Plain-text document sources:
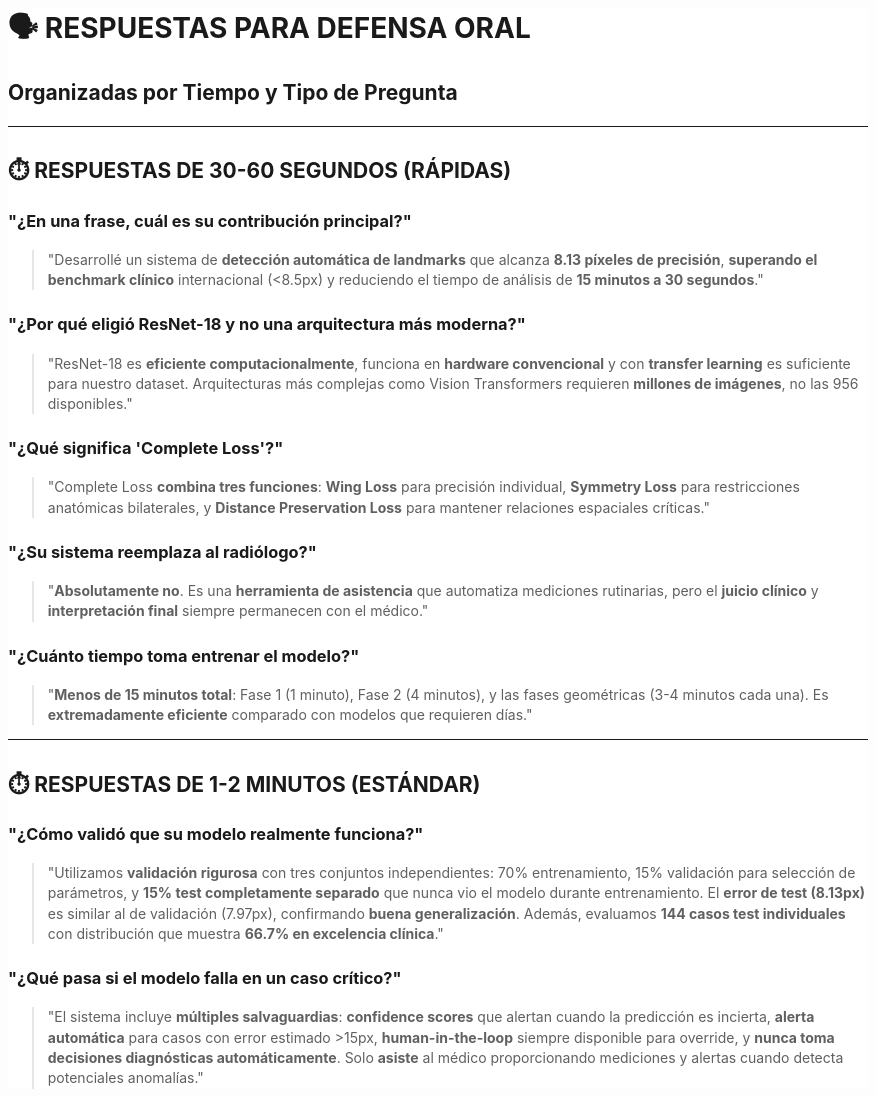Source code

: # 🗣️ RESPUESTAS PARA DEFENSA ORAL
## Organizadas por Tiempo y Tipo de Pregunta

---

## ⏱️ RESPUESTAS DE 30-60 SEGUNDOS (RÁPIDAS)

### **"¿En una frase, cuál es su contribución principal?"**
> "Desarrollé un sistema de **detección automática de landmarks** que alcanza **8.13 píxeles de precisión**, **superando el benchmark clínico** internacional (<8.5px) y reduciendo el tiempo de análisis de **15 minutos a 30 segundos**."

### **"¿Por qué eligió ResNet-18 y no una arquitectura más moderna?"**
> "ResNet-18 es **eficiente computacionalmente**, funciona en **hardware convencional** y con **transfer learning** es suficiente para nuestro dataset. Arquitecturas más complejas como Vision Transformers requieren **millones de imágenes**, no las 956 disponibles."

### **"¿Qué significa 'Complete Loss'?"**
> "Complete Loss **combina tres funciones**: **Wing Loss** para precisión individual, **Symmetry Loss** para restricciones anatómicas bilaterales, y **Distance Preservation Loss** para mantener relaciones espaciales críticas."

### **"¿Su sistema reemplaza al radiólogo?"**
> "**Absolutamente no**. Es una **herramienta de asistencia** que automatiza mediciones rutinarias, pero el **juicio clínico** y **interpretación final** siempre permanecen con el médico."

### **"¿Cuánto tiempo toma entrenar el modelo?"**
> "**Menos de 15 minutos total**: Fase 1 (1 minuto), Fase 2 (4 minutos), y las fases geométricas (3-4 minutos cada una). Es **extremadamente eficiente** comparado con modelos que requieren días."

---

## ⏱️ RESPUESTAS DE 1-2 MINUTOS (ESTÁNDAR)

### **"¿Cómo validó que su modelo realmente funciona?"**
> "Utilizamos **validación rigurosa** con tres conjuntos independientes: 70% entrenamiento, 15% validación para selección de parámetros, y **15% test completamente separado** que nunca vio el modelo durante entrenamiento. El **error de test (8.13px)** es similar al de validación (7.97px), confirmando **buena generalización**. Además, evaluamos **144 casos test individuales** con distribución que muestra **66.7% en excelencia clínica**."

### **"¿Qué pasa si el modelo falla en un caso crítico?"**
> "El sistema incluye **múltiples salvaguardias**: **confidence scores** que alertan cuando la predicción es incierta, **alerta automática** para casos con error estimado >15px, **human-in-the-loop** siempre disponible para override, y **nunca toma decisiones diagnósticas automáticamente**. Solo **asiste** al médico proporcionando mediciones y alertas cuando detecta potenciales anomalías."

* [Assigned task]
Check each line above for the word "Complete", and copy the lines where it appears.

* [Task solution]
### **"¿Qué significa 'Complete Loss'?"**
> "Complete Loss **combina tres funciones**: **Wing Loss** para precisión individual, **Symmetry Loss** para restricciones anatómicas bilaterales, y **Distance Preservation Loss** para mantener relaciones espaciales críticas."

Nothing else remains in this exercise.